I also implemented a lock-free radix tree (the original was borrowed from TCMalloc), and you can see multiple compare-and-swap operations in the main routine (https://github.com/scotts/streamflow/blob/master/streamflow....), but they will be hit only rarely.
I applied your reasoning, though. The fast path for allocation and freeing small objects was usually synchronization free, and always lock-free. But I protected my page manager with spin locks. The page manager was responsible for grabbing pages from the OS, giving them back to the OS, and carving out pages for individual threads to use as their backing store for their small object allocations. My rationale was that we would only hit the page manager rarely, and in that case, it would probably be faster to use a spin lock, since I anticipated getting pages from the page manager would usually be uncontended.
But that was back in 2005 and 2006. We only had access to 8 thread machines.
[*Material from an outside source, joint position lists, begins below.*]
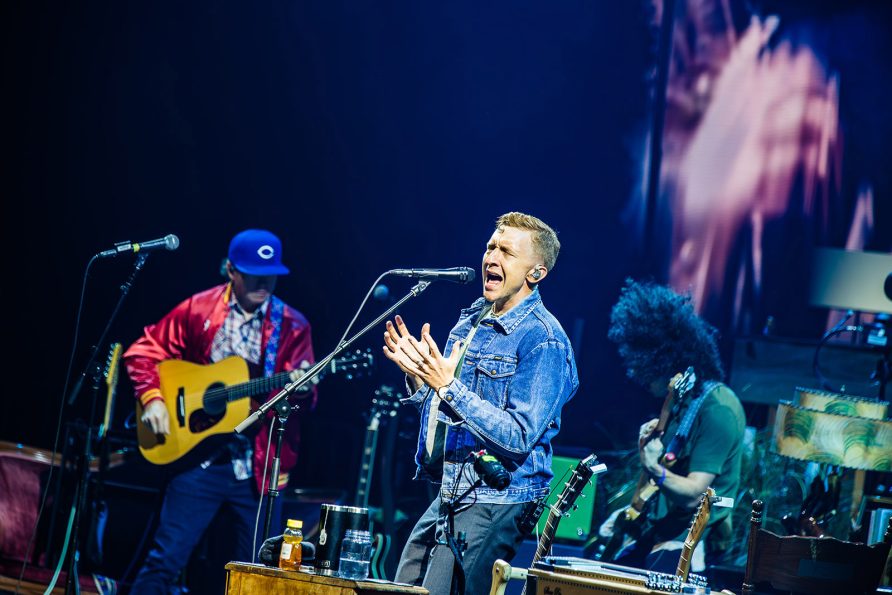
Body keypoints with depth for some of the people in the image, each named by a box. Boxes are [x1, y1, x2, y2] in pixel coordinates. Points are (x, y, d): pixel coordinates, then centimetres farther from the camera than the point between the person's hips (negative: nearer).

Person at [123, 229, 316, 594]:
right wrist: (152, 398, -8)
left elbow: (306, 398, -1)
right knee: (167, 557, -6)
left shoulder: (292, 326, 3)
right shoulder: (198, 310, 2)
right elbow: (143, 352, 7)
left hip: (260, 467, 1)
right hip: (200, 457, -1)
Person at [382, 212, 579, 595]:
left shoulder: (543, 340, -15)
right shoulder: (472, 319, 12)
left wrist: (448, 386, -26)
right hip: (448, 494, 9)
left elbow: (519, 437, -22)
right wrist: (417, 375, 2)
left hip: (496, 502, -9)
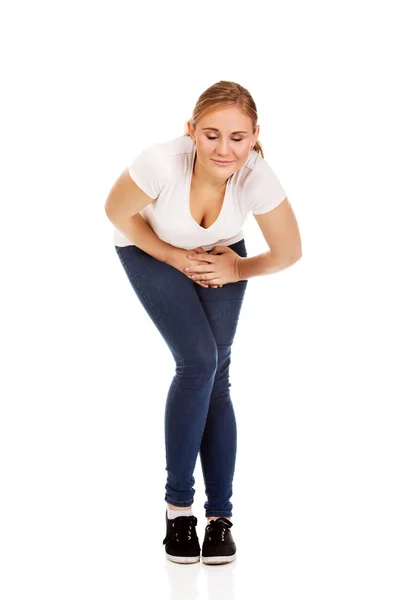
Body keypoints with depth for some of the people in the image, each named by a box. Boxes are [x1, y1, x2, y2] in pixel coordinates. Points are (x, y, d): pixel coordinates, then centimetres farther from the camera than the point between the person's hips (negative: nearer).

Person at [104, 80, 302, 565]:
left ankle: (221, 516, 2)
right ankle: (178, 506, -2)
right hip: (151, 251, -2)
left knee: (217, 374, -8)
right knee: (198, 362, -17)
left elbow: (288, 253, -14)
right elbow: (118, 213, -17)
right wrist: (175, 257, -14)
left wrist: (237, 271, -9)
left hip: (220, 255, 2)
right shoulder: (162, 163, -39)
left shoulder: (258, 179, -33)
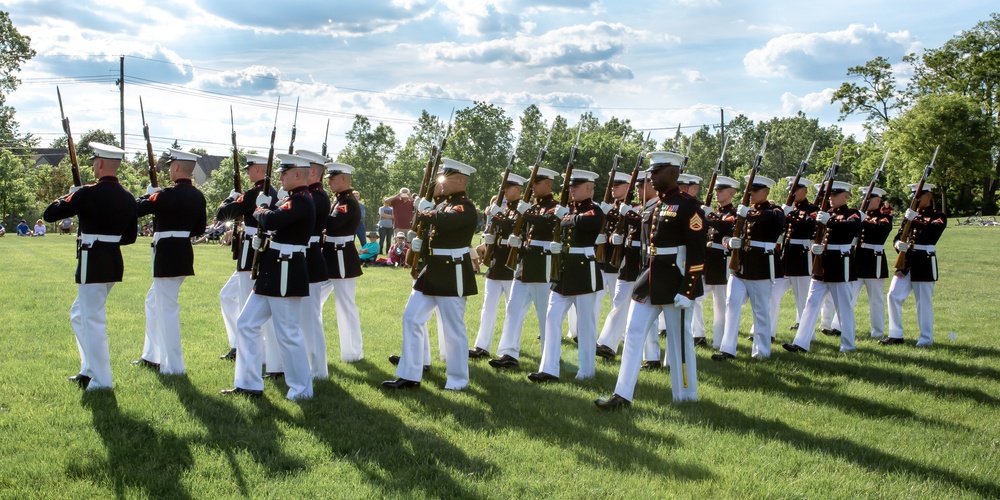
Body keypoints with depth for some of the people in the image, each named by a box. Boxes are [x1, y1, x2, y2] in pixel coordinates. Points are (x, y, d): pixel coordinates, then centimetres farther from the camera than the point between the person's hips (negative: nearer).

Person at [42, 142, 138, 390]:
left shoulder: (88, 194, -16)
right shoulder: (128, 198, 6)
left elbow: (49, 214, -13)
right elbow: (130, 237, 12)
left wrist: (68, 196, 3)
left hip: (93, 262, -8)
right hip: (115, 261, 8)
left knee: (93, 320, -1)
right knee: (79, 314, 22)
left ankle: (101, 380, 2)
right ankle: (89, 369, 26)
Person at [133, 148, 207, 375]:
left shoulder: (168, 195, -18)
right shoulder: (198, 196, 6)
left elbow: (136, 209, -14)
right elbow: (200, 229, 14)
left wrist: (149, 195, 3)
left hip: (167, 256, -9)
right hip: (185, 255, 9)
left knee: (167, 308, -2)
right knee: (154, 301, 22)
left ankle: (173, 366, 2)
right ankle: (151, 356, 30)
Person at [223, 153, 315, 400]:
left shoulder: (302, 201, -17)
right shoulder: (290, 199, 16)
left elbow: (271, 221, -28)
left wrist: (260, 212, -8)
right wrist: (266, 209, -1)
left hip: (286, 275, -11)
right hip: (271, 273, 11)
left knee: (288, 334, -3)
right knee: (246, 324, 11)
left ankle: (302, 390, 10)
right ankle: (249, 384, 18)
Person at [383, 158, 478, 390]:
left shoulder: (465, 207, -14)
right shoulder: (444, 203, 13)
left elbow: (443, 221, -32)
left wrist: (426, 209, -14)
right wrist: (420, 241, 4)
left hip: (453, 275, -9)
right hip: (431, 271, 9)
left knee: (453, 328, -1)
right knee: (411, 318, 8)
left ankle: (458, 380, 12)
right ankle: (410, 375, 15)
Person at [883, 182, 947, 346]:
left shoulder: (938, 216, -1)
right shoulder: (910, 214, 15)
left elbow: (933, 232, -22)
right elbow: (898, 236, 10)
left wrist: (915, 220, -26)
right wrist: (898, 244, -13)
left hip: (924, 264, -5)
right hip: (906, 261, 5)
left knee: (924, 302, -1)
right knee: (894, 296, -1)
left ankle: (926, 339, 8)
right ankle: (896, 335, 7)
The SFMalloc paper makes it lock-free all the way up the stack, and their experiments of up to 48 cores shows significant improvement.
There is typically heck of a lot allocations of 0-32 byte blocks, about half of that of 33-64, a further half of that of 65-128, etc. - meaning that if one optimizes allocation of blocks smaller than 512 bytes, it would yield 80-90% of achievable speed gain due to a better allocator.
In practical terms it translates into simpler implementation - just set up a bunch of slab buckets - one for 0-16 byte blocks, next - for up to 32, next - for up to 63, etc. - and pass larger allocation requests to default malloc. Exact size ranges are easy to determine by running the app with a proxy allocator and looking at the block size histogram. I did this with several projects and in all cases histograms stabilized very quickly. The tricky part is a lock-free management of the slabs, especially the disposal, but it is not a rocket science by any means.
A real-world example - adding a lock-free slab allocator to a Windows app that did some multi-threaded data crunching yielded 400% speed up compared to native HeapAlloc().